Text shown:
****************

The definition of the partition function in the canonical ensemble is simply this: $$Q = \sum_{states} e^{- \beta E}.$$

The sum is over all possible states of your system. Now your system is composed of many oscillators, so how do you specify the state of your system? This tells you what to sum over.

The energy E which appears in the exponent is the total energy of your system in a given state.

Note that the sum is over states of the whole system, not just states of a single oscillator. Similarly, the energy which goes in the exponent is the energy of your whole system, not just the energy of a single oscillator.

Hope this helps.

Last edited: Dec 9, 2006
5. Dec 9, 2006

### romeo6

Thanks physics monkey. How does this look?

****************

Data below:
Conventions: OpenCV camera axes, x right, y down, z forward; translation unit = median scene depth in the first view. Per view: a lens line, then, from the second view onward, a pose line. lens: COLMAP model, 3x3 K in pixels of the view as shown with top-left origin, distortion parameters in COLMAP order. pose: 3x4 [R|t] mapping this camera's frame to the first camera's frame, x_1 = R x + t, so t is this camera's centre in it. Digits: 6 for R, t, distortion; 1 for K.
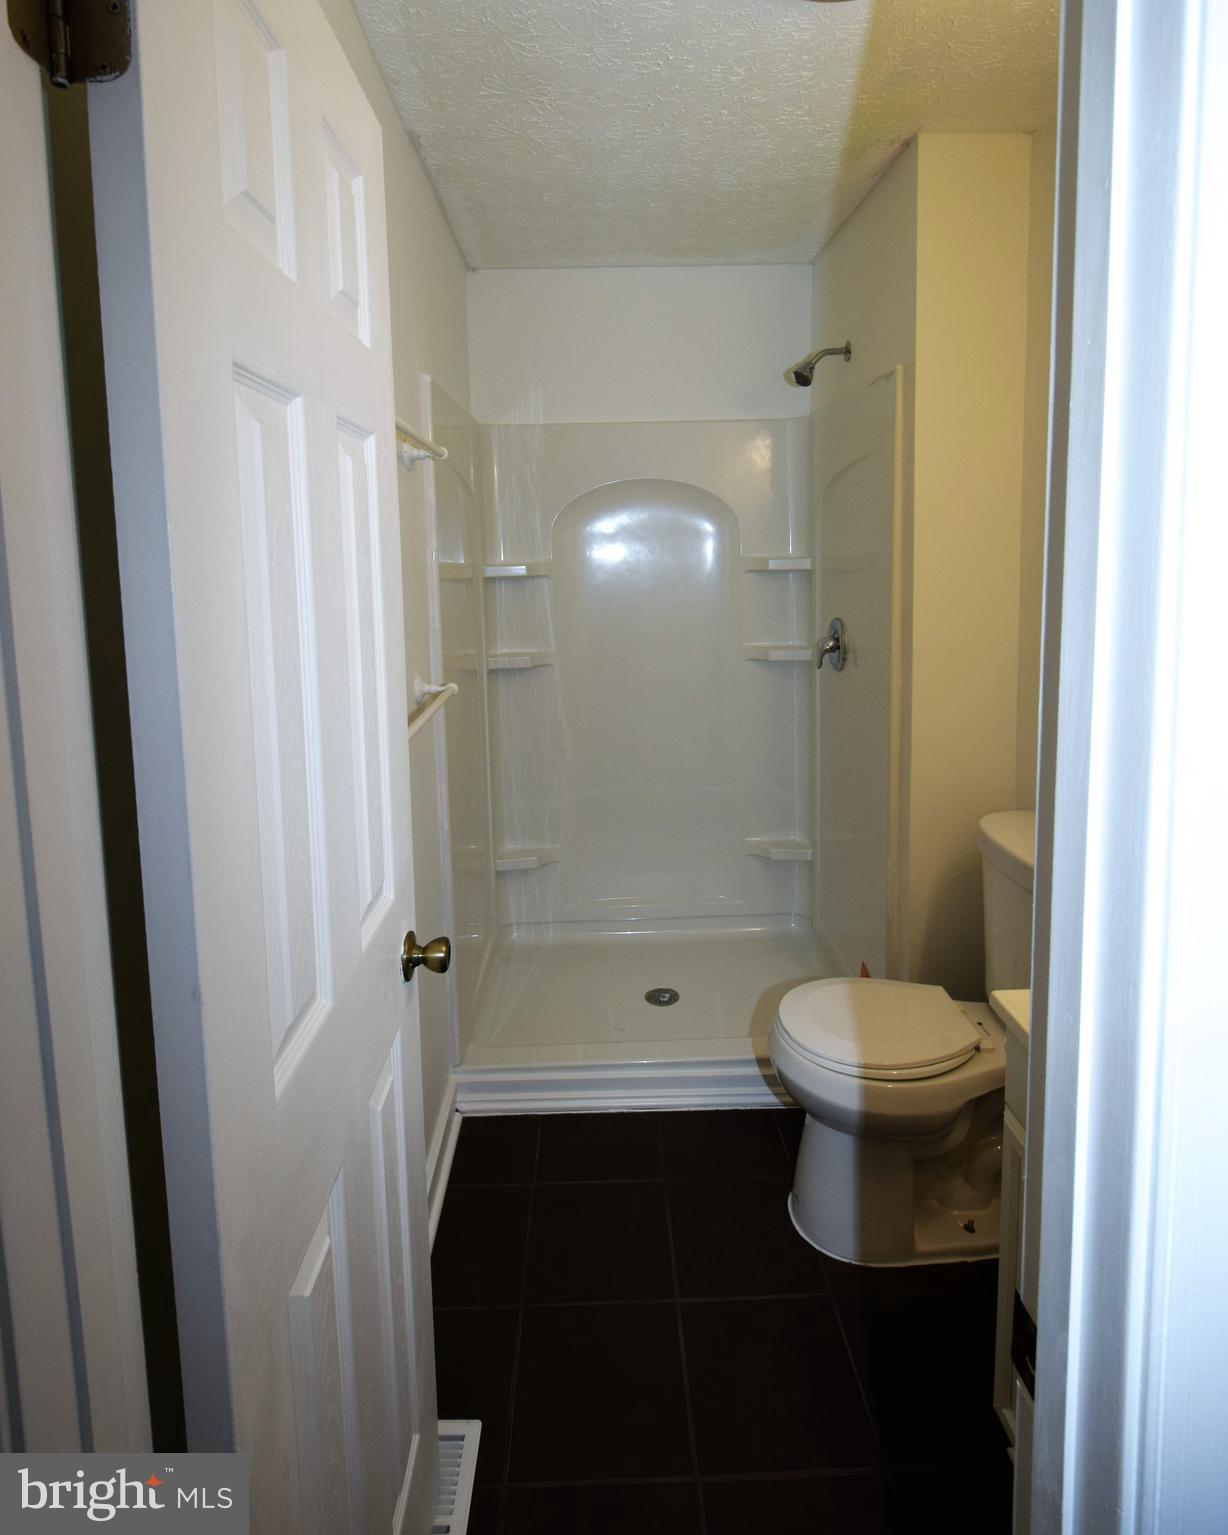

****************

Work instruction 1: In the forum thread on the partition function, does the energy in the exponent belong to a single oscillator or to the whole system?
Work instruction 2: Write what comes next in the forum thread on the partition function, picking up after its last line.

Response box 1: The whole system.

Response box 2:
$$Q=\sum_{i=1}^{2N} e^{-\beta \hbar n_i+A}+\sum_{j=1}^N e^{-\beta \hbar n_j}$$

thanks again.

6. Dec 9, 2006

### Physics Monkey

romeo6, be careful, your expression isn't quite right. See my comment just above the "hope this helps". Right now you're exponentiating each oscillator energy separately and then adding, but what you need to do is add up the energies of all the oscillators in a given state and then exponentiate.

Last edited: Dec 9, 2006
7. Dec 9, 2006

### romeo6

Hmmmm....is it something more like:

$$Q = \sum e^{- \beta (A + \sum_{i=1}^{2N} e^{-\beta \hbar n_i+A}+\sum_{j=1}^N e^{-\beta \hbar n_j})}$$

Thats a little weird looking...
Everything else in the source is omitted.